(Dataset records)

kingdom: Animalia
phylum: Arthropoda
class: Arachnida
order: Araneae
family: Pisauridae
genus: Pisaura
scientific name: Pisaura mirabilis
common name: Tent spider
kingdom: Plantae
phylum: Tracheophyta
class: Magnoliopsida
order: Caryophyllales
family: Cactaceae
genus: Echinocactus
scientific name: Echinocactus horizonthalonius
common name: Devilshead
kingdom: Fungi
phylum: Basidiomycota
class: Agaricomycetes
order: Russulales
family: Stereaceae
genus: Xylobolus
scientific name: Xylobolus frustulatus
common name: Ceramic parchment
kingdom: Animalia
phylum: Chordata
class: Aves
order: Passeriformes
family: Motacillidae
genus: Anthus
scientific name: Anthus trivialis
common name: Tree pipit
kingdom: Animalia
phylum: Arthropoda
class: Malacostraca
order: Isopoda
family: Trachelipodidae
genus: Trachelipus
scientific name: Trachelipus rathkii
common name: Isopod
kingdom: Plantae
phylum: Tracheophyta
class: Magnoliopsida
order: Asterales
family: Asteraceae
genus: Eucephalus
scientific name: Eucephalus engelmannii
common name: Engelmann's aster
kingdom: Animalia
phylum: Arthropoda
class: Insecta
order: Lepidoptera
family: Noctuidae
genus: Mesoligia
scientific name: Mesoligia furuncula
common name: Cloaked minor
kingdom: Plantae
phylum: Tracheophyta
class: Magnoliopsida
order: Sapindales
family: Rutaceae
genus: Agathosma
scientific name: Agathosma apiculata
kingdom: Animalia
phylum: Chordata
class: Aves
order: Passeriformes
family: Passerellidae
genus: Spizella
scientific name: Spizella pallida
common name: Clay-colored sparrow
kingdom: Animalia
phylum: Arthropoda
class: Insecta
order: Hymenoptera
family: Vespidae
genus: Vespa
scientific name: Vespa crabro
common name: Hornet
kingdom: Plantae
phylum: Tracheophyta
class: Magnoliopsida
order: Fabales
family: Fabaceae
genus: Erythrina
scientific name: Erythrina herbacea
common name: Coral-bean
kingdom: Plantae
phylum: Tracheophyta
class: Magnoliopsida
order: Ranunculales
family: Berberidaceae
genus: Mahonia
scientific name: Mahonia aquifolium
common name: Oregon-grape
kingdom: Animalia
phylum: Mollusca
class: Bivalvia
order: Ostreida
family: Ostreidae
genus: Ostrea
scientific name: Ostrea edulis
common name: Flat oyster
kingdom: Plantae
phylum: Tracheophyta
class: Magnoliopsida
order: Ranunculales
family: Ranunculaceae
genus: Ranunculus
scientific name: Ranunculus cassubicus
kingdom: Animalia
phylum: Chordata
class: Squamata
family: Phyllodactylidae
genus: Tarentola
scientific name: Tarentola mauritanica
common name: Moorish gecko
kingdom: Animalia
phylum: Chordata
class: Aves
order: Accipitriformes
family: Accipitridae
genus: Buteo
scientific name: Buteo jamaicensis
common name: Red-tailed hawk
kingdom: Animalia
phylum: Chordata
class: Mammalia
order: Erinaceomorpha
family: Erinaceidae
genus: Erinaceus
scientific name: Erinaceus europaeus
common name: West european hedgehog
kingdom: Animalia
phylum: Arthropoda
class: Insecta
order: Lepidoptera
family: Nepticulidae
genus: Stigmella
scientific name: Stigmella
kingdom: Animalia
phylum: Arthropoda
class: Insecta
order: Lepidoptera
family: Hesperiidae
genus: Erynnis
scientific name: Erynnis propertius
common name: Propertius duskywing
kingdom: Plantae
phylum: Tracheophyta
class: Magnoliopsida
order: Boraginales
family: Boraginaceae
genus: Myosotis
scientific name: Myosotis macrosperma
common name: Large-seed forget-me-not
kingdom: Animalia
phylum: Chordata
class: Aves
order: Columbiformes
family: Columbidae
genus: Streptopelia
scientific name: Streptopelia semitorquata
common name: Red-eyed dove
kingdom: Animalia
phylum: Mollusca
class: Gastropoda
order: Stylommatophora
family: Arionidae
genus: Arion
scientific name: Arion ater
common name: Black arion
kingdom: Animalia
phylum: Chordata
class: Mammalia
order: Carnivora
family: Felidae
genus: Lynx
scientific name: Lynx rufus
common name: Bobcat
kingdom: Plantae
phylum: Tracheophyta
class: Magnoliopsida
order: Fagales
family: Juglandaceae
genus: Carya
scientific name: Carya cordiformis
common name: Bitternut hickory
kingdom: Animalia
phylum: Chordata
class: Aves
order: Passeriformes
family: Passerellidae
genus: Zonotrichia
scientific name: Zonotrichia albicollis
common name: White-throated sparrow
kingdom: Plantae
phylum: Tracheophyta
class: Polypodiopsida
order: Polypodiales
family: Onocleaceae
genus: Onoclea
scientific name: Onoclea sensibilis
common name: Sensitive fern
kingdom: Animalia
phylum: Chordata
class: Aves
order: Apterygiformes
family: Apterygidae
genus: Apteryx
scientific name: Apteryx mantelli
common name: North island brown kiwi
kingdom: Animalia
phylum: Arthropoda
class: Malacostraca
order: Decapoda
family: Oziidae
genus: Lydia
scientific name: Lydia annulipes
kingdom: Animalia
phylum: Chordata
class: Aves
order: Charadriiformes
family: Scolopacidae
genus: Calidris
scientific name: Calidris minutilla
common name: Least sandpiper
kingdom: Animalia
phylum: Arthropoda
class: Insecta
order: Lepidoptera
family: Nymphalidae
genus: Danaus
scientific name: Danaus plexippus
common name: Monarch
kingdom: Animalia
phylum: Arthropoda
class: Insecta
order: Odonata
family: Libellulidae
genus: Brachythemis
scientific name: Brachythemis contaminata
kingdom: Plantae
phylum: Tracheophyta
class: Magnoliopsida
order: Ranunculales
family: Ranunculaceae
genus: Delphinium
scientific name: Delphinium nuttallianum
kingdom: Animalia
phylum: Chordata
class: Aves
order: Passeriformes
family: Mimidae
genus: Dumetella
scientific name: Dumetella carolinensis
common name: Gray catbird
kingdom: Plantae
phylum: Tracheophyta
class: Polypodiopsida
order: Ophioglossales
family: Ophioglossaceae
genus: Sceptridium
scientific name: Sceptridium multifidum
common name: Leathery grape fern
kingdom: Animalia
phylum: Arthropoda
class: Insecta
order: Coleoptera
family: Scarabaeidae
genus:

▶ **SHORT TASK**
Reproduce every line of the records, substituting "vernacular name" for each occurrence of "common name" and leaving all other text unchanged.

▶ **FINAL RESULT**
kingdom: Animalia
phylum: Arthropoda
class: Arachnida
order: Araneae
family: Pisauridae
genus: Pisaura
scientific name: Pisaura mirabilis
vernacular name: Tent spider
kingdom: Plantae
phylum: Tracheophyta
class: Magnoliopsida
order: Caryophyllales
family: Cactaceae
genus: Echinocactus
scientific name: Echinocactus horizonthalonius
vernacular name: Devilshead
kingdom: Fungi
phylum: Basidiomycota
class: Agaricomycetes
order: Russulales
family: Stereaceae
genus: Xylobolus
scientific name: Xylobolus frustulatus
vernacular name: Ceramic parchment
kingdom: Animalia
phylum: Chordata
class: Aves
order: Passeriformes
family: Motacillidae
genus: Anthus
scientific name: Anthus trivialis
vernacular name: Tree pipit
kingdom: Animalia
phylum: Arthropoda
class: Malacostraca
order: Isopoda
family: Trachelipodidae
genus: Trachelipus
scientific name: Trachelipus rathkii
vernacular name: Isopod
kingdom: Plantae
phylum: Tracheophyta
class: Magnoliopsida
order: Asterales
family: Asteraceae
genus: Eucephalus
scientific name: Eucephalus engelmannii
vernacular name: Engelmann's aster
kingdom: Animalia
phylum: Arthropoda
class: Insecta
order: Lepidoptera
family: Noctuidae
genus: Mesoligia
scientific name: Mesoligia furuncula
vernacular name: Cloaked minor
kingdom: Plantae
phylum: Tracheophyta
class: Magnoliopsida
order: Sapindales
family: Rutaceae
genus: Agathosma
scientific name: Agathosma apiculata
kingdom: Animalia
phylum: Chordata
class: Aves
order: Passeriformes
family: Passerellidae
genus: Spizella
scientific name: Spizella pallida
vernacular name: Clay-colored sparrow
kingdom: Animalia
phylum: Arthropoda
class: Insecta
order: Hymenoptera
family: Vespidae
genus: Vespa
scientific name: Vespa crabro
vernacular name: Hornet
kingdom: Plantae
phylum: Tracheophyta
class: Magnoliopsida
order: Fabales
family: Fabaceae
genus: Erythrina
scientific name: Erythrina herbacea
vernacular name: Coral-bean
kingdom: Plantae
phylum: Tracheophyta
class: Magnoliopsida
order: Ranunculales
family: Berberidaceae
genus: Mahonia
scientific name: Mahonia aquifolium
vernacular name: Oregon-grape
kingdom: Animalia
phylum: Mollusca
class: Bivalvia
order: Ostreida
family: Ostreidae
genus: Ostrea
scientific name: Ostrea edulis
vernacular name: Flat oyster
kingdom: Plantae
phylum: Tracheophyta
class: Magnoliopsida
order: Ranunculales
family: Ranunculaceae
genus: Ranunculus
scientific name: Ranunculus cassubicus
kingdom: Animalia
phylum: Chordata
class: Squamata
family: Phyllodactylidae
genus: Tarentola
scientific name: Tarentola mauritanica
vernacular name: Moorish gecko
kingdom: Animalia
phylum: Chordata
class: Aves
order: Accipitriformes
family: Accipitridae
genus: Buteo
scientific name: Buteo jamaicensis
vernacular name: Red-tailed hawk
kingdom: Animalia
phylum: Chordata
class: Mammalia
order: Erinaceomorpha
family: Erinaceidae
genus: Erinaceus
scientific name: Erinaceus europaeus
vernacular name: West european hedgehog
kingdom: Animalia
phylum: Arthropoda
class: Insecta
order: Lepidoptera
family: Nepticulidae
genus: Stigmella
scientific name: Stigmella
kingdom: Animalia
phylum: Arthropoda
class: Insecta
order: Lepidoptera
family: Hesperiidae
genus: Erynnis
scientific name: Erynnis propertius
vernacular name: Propertius duskywing
kingdom: Plantae
phylum: Tracheophyta
class: Magnoliopsida
order: Boraginales
family: Boraginaceae
genus: Myosotis
scientific name: Myosotis macrosperma
vernacular name: Large-seed forget-me-not
kingdom: Animalia
phylum: Chordata
class: Aves
order: Columbiformes
family: Columbidae
genus: Streptopelia
scientific name: Streptopelia semitorquata
vernacular name: Red-eyed dove
kingdom: Animalia
phylum: Mollusca
class: Gastropoda
order: Stylommatophora
family: Arionidae
genus: Arion
scientific name: Arion ater
vernacular name: Black arion
kingdom: Animalia
phylum: Chordata
class: Mammalia
order: Carnivora
family: Felidae
genus: Lynx
scientific name: Lynx rufus
vernacular name: Bobcat
kingdom: Plantae
phylum: Tracheophyta
class: Magnoliopsida
order: Fagales
family: Juglandaceae
genus: Carya
scientific name: Carya cordiformis
vernacular name: Bitternut hickory
kingdom: Animalia
phylum: Chordata
class: Aves
order: Passeriformes
family: Passerellidae
genus: Zonotrichia
scientific name: Zonotrichia albicollis
vernacular name: White-throated sparrow
kingdom: Plantae
phylum: Tracheophyta
class: Polypodiopsida
order: Polypodiales
family: Onocleaceae
genus: Onoclea
scientific name: Onoclea sensibilis
vernacular name: Sensitive fern
kingdom: Animalia
phylum: Chordata
class: Aves
order: Apterygiformes
family: Apterygidae
genus: Apteryx
scientific name: Apteryx mantelli
vernacular name: North island brown kiwi
kingdom: Animalia
phylum: Arthropoda
class: Malacostraca
order: Decapoda
family: Oziidae
genus: Lydia
scientific name: Lydia annulipes
kingdom: Animalia
phylum: Chordata
class: Aves
order: Charadriiformes
family: Scolopacidae
genus: Calidris
scientific name: Calidris minutilla
vernacular name: Least sandpiper
kingdom: Animalia
phylum: Arthropoda
class: Insecta
order: Lepidoptera
family: Nymphalidae
genus: Danaus
scientific name: Danaus plexippus
vernacular name: Monarch
kingdom: Animalia
phylum: Arthropoda
class: Insecta
order: Odonata
family: Libellulidae
genus: Brachythemis
scientific name: Brachythemis contaminata
kingdom: Plantae
phylum: Tracheophyta
class: Magnoliopsida
order: Ranunculales
family: Ranunculaceae
genus: Delphinium
scientific name: Delphinium nuttallianum
kingdom: Animalia
phylum: Chordata
class: Aves
order: Passeriformes
family: Mimidae
genus: Dumetella
scientific name: Dumetella carolinensis
vernacular name: Gray catbird
kingdom: Plantae
phylum: Tracheophyta
class: Polypodiopsida
order: Ophioglossales
family: Ophioglossaceae
genus: Sceptridium
scientific name: Sceptridium multifidum
vernacular name: Leathery grape fern
kingdom: Animalia
phylum: Arthropoda
class: Insecta
order: Coleoptera
family: Scarabaeidae
genus:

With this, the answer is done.